You should be careful not to modify DataFrames passed this way (i.e. don’t make changes inplace). Instead create a copy first and modify the copy, or use inplace=False if the pandas method you’re using supports that.
pandas Series objects can be used in a similar way to DataFrames.
Instead of using the dataframe
type as described in the sections below, the series
type is also available.
Please see Pandas Types for details of all of the pandas types available, including the series
type.
Sometimes it’s useful to be able to convert a range of data into a DataFrame, or a DataFrame
into a range of data for Excel, in a context other than function decorated with xl_func
.
You might have a function that takes the var
type, which could be a DataFrame depending
on other arguments.
Or, you might want to return a DataFrame but want to decide in your function what type parameters to use to control the conversion.

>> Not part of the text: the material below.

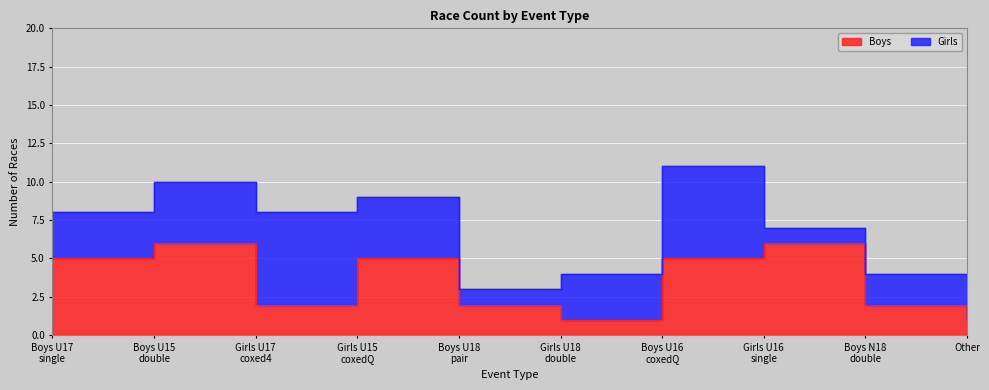

How many values are below 5?

5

For example, you might want to leave it to use the user to decide whether to include the index or not and give that as an argument to your function.

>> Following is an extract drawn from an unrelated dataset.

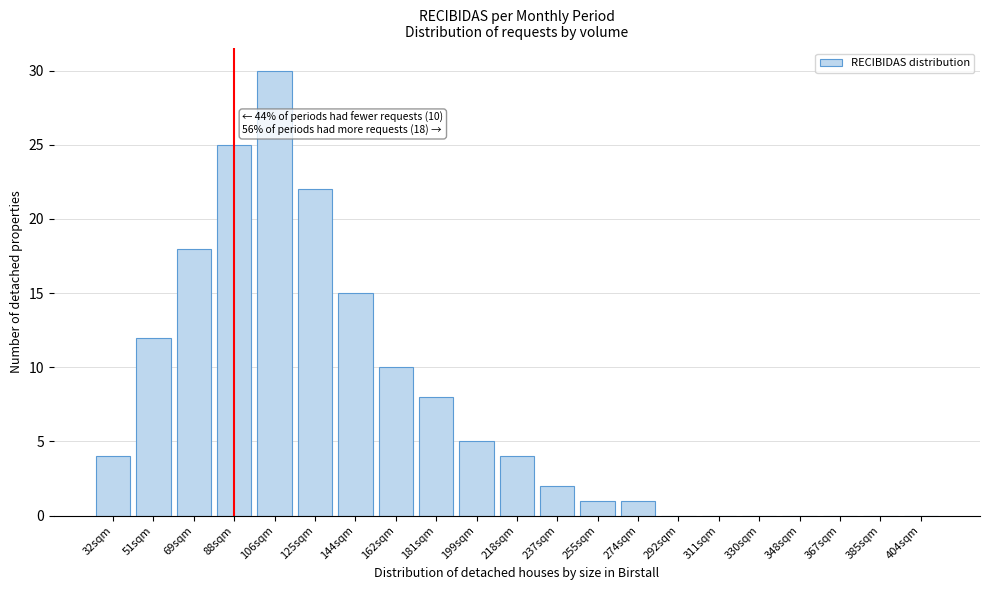

Reading left to right, what are all the values shown in this chart?

32sqm=4	51sqm=12	69sqm=18	88sqm=25	106sqm=30	125sqm=22	144sqm=15	162sqm=10	181sqm=8	199sqm=5	218sqm=4	237sqm=2	255sqm=1	274sqm=1	292sqm=0	311sqm=0	330sqm=0	348sqm=0	367sqm=0	385sqm=0	404sqm=0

In these cases the function get_type_converter
can be used. For example:
from pyxll import get_type_converter
to_dataframe = get_type_converter("var", "dataframe<index=True>")
df = to_dataframe(data)
Or the other way:
to_array = get_type_converter("dataframe", "var")
data = to_array(df)
Combined with PyXLL’s var
type you can pass in values from Excel as a plain array and perform
the conversion in your function. Or, you can specify the return type of your function as var
and convert from the DataFrame before returning the final converted value.
For example:
import pandas as pd
from pyxll import xl_func, get_type_converter
import pandas as pd
from pyxll import xl_func
@xl_func("bool include_index: var")
def return_dataframe(include_index=False):
"""A function that returns a DataFrame."""
# Create the dataframe
df = pd.DataFrame({
"A": [1, 2, 3],
"B": [4, 5, 6]
})
# Get the function to convert from a DataFrame to the PyXLL 'var'
# return type, specifying the 'index' type parameter.

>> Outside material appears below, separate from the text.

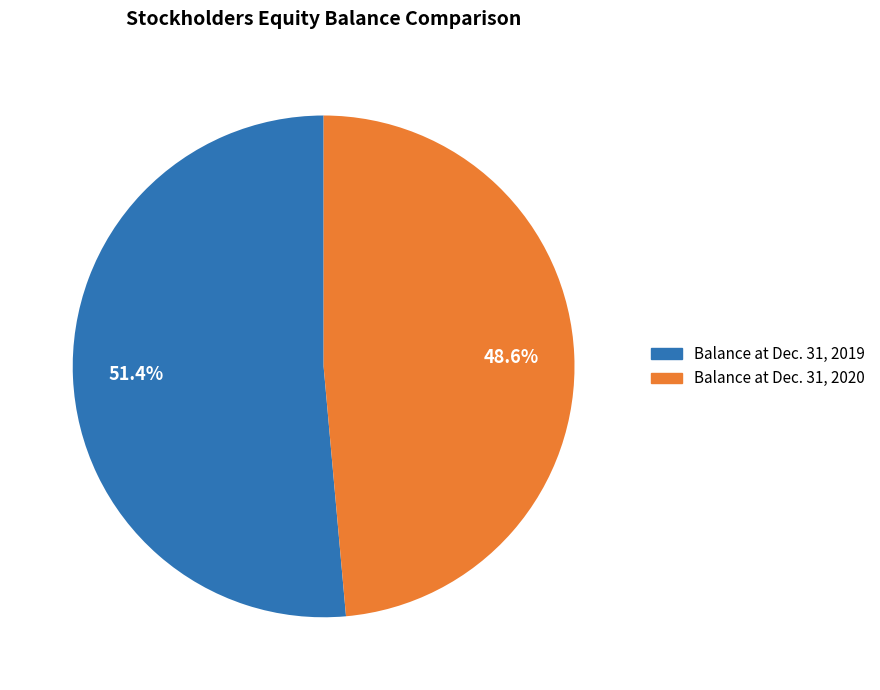

Between Balance at Dec. 31, 2020 and Balance at Dec. 31, 2019, which is larger?

Balance at Dec. 31, 2019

to_var = get_type_converter("dataframe", "var", src_kwargs={
"index": include_index
})
# Convert the DataFrame and return the result
converted_df = to_var(df)
return converted_df
The above function returns a DataFrame. But, rather than using the dataframe
return type to do the
conversion implicitly, it uses the var
return type and performs the conversion inside the function.